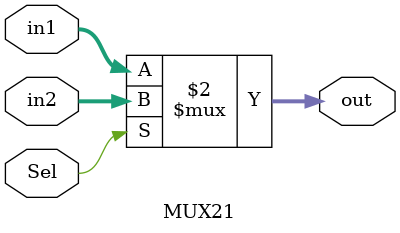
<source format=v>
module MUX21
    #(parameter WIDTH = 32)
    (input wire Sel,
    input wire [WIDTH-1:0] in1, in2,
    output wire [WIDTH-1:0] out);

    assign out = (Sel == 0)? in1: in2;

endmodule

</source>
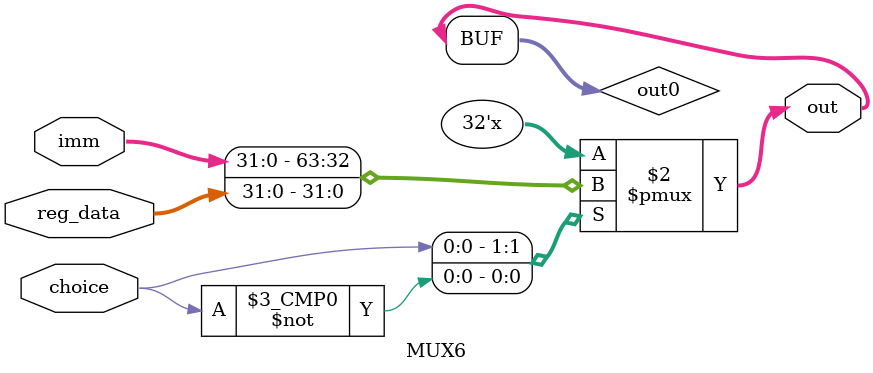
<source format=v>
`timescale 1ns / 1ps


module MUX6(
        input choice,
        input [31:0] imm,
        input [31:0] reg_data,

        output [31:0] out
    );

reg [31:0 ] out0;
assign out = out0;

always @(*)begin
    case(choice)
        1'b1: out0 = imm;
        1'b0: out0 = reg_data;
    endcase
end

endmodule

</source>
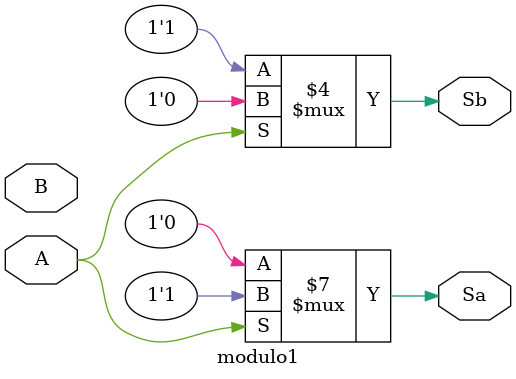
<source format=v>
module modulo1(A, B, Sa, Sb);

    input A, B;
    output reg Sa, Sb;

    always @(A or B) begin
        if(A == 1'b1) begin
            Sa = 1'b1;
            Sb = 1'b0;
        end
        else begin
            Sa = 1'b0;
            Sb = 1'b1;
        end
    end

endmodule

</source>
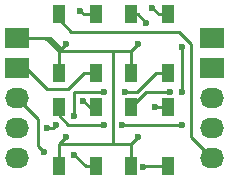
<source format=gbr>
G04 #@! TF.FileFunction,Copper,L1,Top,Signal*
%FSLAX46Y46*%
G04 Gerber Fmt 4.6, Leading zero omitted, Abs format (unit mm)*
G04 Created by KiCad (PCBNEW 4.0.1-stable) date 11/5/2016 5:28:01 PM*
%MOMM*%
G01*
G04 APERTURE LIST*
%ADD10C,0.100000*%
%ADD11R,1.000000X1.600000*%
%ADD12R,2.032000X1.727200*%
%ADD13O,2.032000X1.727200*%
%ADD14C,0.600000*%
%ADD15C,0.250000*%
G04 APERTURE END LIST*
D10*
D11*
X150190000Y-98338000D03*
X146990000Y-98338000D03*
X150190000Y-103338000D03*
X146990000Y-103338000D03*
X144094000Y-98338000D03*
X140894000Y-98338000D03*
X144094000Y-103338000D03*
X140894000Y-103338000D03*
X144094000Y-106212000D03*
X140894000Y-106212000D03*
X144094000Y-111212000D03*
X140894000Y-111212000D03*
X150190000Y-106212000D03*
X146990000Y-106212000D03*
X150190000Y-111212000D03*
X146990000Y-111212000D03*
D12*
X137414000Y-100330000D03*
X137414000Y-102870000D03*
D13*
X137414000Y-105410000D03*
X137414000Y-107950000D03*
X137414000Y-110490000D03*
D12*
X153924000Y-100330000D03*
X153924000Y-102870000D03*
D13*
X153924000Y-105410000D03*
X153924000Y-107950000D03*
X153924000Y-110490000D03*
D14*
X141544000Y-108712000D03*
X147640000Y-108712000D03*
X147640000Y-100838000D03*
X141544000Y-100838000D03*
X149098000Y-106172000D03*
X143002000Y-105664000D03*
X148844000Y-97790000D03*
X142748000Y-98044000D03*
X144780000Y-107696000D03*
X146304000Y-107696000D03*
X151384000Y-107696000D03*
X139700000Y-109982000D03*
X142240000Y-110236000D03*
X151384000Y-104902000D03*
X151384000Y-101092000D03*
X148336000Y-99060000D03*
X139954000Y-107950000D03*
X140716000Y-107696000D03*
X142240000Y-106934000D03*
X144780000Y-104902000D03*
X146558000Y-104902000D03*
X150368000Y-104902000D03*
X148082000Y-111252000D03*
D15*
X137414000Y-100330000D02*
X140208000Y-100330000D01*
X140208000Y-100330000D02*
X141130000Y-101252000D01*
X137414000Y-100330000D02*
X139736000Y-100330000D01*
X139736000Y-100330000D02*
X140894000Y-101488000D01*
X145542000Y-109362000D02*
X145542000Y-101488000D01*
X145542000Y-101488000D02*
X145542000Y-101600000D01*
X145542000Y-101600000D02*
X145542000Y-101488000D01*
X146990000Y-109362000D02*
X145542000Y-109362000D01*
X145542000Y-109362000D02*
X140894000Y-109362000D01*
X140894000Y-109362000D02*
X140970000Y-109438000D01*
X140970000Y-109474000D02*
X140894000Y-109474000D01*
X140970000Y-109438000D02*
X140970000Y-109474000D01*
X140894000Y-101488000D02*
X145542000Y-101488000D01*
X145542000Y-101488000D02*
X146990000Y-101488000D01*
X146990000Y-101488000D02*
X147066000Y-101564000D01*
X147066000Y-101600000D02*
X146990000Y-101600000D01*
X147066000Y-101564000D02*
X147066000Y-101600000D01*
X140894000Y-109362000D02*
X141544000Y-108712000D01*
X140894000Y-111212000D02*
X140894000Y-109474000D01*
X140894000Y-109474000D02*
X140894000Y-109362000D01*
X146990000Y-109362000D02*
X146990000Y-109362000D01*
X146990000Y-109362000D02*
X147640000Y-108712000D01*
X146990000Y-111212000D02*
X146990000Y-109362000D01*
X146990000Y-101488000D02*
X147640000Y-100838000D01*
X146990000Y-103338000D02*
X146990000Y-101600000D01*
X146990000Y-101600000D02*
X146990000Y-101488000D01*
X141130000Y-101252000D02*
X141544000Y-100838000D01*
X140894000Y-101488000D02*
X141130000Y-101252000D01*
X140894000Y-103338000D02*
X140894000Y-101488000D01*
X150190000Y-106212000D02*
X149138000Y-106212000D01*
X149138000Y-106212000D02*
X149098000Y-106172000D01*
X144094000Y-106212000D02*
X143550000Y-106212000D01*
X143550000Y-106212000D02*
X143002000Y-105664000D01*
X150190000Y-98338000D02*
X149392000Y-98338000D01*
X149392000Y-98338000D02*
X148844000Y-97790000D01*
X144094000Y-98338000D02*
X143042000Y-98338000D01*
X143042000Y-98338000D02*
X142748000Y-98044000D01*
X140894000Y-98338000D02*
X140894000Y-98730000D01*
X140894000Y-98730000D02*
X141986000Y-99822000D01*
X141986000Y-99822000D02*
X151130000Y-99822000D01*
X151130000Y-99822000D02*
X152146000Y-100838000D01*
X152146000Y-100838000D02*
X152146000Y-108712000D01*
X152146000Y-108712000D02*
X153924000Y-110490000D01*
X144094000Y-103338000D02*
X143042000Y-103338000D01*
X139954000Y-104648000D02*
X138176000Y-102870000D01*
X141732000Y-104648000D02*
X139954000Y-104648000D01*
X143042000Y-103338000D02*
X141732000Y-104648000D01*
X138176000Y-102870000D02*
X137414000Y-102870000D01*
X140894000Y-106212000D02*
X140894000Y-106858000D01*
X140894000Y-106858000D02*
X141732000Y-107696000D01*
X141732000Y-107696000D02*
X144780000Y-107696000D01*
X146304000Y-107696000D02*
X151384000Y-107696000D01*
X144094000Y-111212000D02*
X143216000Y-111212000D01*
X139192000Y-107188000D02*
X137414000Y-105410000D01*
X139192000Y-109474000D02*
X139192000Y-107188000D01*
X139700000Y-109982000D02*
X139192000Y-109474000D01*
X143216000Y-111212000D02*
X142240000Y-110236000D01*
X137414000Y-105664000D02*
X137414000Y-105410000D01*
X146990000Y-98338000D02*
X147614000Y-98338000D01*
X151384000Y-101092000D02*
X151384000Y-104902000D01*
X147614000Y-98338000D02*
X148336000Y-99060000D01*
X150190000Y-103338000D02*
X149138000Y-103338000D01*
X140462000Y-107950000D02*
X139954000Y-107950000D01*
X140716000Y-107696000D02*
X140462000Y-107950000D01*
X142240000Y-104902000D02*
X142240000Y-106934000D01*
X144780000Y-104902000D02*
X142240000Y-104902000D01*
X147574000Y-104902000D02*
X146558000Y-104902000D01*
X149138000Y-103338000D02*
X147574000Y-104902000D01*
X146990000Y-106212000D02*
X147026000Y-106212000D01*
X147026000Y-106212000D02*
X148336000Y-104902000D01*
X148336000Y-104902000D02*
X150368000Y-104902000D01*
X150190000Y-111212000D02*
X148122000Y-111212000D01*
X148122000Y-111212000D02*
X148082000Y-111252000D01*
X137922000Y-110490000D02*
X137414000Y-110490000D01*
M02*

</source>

■ ■ ■ ■ ■ ■ ■

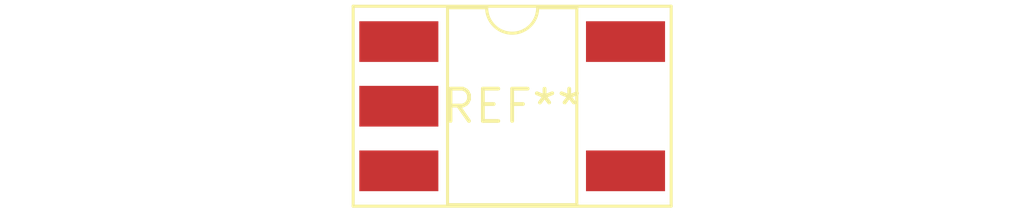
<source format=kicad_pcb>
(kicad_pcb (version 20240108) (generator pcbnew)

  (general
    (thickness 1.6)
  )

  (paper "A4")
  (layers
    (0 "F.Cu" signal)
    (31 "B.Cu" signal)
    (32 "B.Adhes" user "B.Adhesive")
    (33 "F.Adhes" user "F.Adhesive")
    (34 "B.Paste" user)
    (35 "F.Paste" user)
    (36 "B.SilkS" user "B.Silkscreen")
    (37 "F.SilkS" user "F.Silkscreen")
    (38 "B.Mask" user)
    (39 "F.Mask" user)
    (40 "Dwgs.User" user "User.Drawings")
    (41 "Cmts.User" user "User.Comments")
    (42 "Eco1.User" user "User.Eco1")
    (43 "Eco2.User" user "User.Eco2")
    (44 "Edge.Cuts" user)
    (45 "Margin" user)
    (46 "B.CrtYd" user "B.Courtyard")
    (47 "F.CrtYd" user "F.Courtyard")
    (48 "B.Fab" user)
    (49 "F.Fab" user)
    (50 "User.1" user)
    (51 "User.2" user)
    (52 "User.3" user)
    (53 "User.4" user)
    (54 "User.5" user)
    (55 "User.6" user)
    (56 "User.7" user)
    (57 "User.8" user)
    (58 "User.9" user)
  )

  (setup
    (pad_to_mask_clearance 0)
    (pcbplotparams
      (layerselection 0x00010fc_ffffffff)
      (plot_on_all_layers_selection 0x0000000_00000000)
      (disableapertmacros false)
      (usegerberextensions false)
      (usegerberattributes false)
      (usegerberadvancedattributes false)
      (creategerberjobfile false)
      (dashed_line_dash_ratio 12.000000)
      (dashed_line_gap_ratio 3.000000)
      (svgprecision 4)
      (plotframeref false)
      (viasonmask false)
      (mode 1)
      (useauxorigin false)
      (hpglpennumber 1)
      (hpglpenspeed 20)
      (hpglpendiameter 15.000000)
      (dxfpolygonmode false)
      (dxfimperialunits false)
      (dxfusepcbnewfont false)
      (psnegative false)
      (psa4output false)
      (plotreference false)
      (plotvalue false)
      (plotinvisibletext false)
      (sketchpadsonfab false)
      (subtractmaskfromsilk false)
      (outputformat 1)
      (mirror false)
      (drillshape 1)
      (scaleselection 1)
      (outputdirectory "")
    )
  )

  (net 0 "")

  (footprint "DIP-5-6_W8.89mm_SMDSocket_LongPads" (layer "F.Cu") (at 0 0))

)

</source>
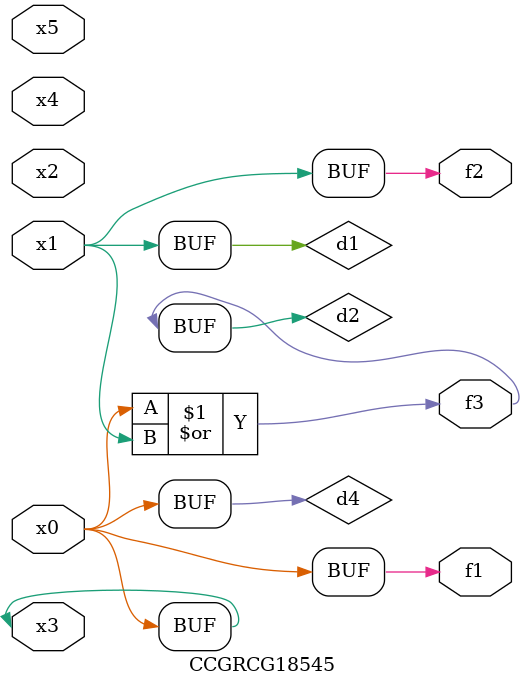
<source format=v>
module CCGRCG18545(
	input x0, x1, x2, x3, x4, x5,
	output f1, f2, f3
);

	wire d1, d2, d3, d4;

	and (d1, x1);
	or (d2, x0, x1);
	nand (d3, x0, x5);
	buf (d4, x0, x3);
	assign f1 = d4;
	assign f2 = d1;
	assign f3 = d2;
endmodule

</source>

■ ■ ■ ■ ■ ■ ■

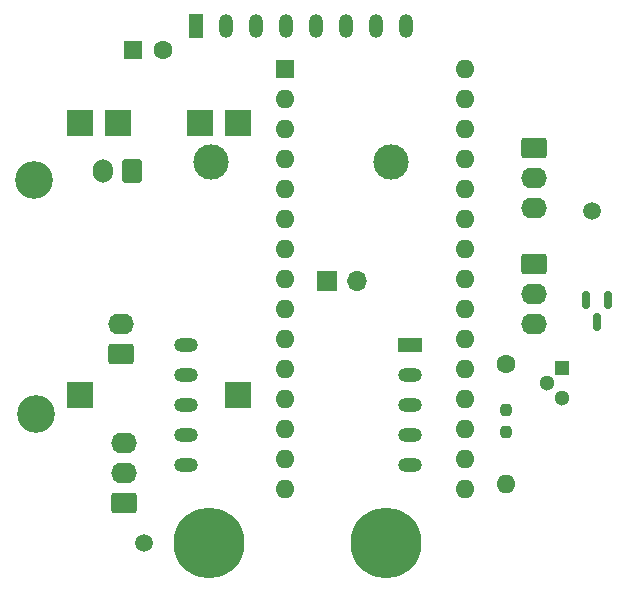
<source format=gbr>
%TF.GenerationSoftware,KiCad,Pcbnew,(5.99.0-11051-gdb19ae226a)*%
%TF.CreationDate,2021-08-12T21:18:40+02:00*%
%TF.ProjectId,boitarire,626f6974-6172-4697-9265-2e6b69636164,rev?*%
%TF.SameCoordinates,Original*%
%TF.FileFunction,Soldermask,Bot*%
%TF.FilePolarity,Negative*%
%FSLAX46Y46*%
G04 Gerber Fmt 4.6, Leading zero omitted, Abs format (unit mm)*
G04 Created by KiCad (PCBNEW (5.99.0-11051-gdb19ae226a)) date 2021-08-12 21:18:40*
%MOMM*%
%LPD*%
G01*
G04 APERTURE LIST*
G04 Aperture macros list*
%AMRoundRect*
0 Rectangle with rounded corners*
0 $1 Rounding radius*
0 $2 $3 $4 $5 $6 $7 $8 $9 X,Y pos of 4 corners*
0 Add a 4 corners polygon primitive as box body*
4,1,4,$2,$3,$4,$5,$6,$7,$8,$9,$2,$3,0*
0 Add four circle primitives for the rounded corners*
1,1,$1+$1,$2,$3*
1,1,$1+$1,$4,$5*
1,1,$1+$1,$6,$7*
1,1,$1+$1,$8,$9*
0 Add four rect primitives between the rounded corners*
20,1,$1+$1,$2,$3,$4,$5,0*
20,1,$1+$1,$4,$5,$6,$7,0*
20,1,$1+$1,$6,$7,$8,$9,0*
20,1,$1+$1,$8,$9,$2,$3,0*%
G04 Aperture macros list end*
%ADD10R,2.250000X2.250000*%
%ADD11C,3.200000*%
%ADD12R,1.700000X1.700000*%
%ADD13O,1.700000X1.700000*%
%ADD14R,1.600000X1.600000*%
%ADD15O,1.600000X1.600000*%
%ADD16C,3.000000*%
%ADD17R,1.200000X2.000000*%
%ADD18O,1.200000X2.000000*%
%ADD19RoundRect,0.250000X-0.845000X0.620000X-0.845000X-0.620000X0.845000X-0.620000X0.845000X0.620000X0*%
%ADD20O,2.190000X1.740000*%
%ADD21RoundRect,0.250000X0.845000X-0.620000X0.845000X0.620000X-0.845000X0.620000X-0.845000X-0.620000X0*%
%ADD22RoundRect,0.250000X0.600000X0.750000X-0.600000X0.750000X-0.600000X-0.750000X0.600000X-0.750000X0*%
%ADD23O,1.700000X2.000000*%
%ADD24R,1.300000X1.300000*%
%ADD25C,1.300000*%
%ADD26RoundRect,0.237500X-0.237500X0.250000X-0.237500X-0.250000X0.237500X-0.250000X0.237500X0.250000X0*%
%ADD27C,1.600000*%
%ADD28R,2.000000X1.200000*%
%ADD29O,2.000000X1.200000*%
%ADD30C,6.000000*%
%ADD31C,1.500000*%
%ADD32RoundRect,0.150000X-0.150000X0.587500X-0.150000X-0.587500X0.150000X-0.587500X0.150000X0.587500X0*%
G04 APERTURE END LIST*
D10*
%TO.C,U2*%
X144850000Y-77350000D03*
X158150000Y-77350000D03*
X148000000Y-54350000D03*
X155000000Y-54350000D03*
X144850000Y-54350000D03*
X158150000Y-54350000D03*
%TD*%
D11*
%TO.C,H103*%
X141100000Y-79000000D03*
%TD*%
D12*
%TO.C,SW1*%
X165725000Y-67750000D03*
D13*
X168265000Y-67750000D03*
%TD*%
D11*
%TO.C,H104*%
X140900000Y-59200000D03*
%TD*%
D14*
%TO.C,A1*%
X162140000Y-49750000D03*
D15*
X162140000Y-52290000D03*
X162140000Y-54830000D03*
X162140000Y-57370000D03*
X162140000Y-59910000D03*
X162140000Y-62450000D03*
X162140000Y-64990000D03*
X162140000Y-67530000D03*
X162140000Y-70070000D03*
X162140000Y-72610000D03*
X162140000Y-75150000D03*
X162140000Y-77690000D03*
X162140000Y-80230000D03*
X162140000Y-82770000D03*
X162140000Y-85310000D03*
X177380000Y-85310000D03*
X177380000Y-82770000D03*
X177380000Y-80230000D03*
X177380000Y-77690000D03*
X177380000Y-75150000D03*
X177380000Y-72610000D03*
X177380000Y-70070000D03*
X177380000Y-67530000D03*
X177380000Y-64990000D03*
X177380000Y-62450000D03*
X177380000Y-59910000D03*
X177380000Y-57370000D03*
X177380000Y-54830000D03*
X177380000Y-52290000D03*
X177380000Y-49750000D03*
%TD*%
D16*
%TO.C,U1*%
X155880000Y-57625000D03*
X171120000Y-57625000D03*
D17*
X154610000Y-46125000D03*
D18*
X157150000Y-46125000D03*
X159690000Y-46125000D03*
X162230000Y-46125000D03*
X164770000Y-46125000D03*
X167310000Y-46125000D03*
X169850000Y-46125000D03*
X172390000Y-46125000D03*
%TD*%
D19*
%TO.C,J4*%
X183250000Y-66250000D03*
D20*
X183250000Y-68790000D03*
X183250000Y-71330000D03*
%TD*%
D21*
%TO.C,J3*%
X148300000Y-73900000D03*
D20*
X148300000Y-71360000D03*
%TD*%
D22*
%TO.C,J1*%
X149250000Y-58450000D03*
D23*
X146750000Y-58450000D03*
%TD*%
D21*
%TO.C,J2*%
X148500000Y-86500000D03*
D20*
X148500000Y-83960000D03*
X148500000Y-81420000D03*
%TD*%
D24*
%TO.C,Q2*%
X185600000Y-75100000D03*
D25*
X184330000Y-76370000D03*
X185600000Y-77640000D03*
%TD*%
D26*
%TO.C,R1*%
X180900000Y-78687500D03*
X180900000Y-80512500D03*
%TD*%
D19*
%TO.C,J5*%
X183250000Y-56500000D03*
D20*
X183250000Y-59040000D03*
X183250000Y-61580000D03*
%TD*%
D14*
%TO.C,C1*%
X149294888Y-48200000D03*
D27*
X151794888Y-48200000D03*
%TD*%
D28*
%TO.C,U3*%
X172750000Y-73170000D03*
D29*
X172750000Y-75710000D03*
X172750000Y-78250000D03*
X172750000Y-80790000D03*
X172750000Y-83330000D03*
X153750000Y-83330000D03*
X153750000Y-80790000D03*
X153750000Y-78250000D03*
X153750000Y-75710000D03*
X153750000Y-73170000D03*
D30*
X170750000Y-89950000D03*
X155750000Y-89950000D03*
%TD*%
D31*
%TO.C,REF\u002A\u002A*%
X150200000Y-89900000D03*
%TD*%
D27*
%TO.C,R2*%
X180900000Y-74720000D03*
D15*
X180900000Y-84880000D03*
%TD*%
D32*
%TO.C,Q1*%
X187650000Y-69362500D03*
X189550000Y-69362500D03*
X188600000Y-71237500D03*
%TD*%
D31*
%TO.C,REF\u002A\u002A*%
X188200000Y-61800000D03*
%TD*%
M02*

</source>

■ ■ ■ ■ ■ ■ ■

# EXERCISE PROMPT
Whatever else the listing above holds, retype exactly only the lines from the one containing "X143042000Y-103338000D02*" to the one containing "X143216000Y-111212000D01*", both ends kept.

# OUTPUT OF THE EXERCISE
X143042000Y-103338000D02*
X141732000Y-104648000D01*
X138176000Y-102870000D02*
X137414000Y-102870000D01*
X140894000Y-106212000D02*
X140894000Y-106858000D01*
X140894000Y-106858000D02*
X141732000Y-107696000D01*
X141732000Y-107696000D02*
X144780000Y-107696000D01*
X146304000Y-107696000D02*
X151384000Y-107696000D01*
X144094000Y-111212000D02*
X143216000Y-111212000D01*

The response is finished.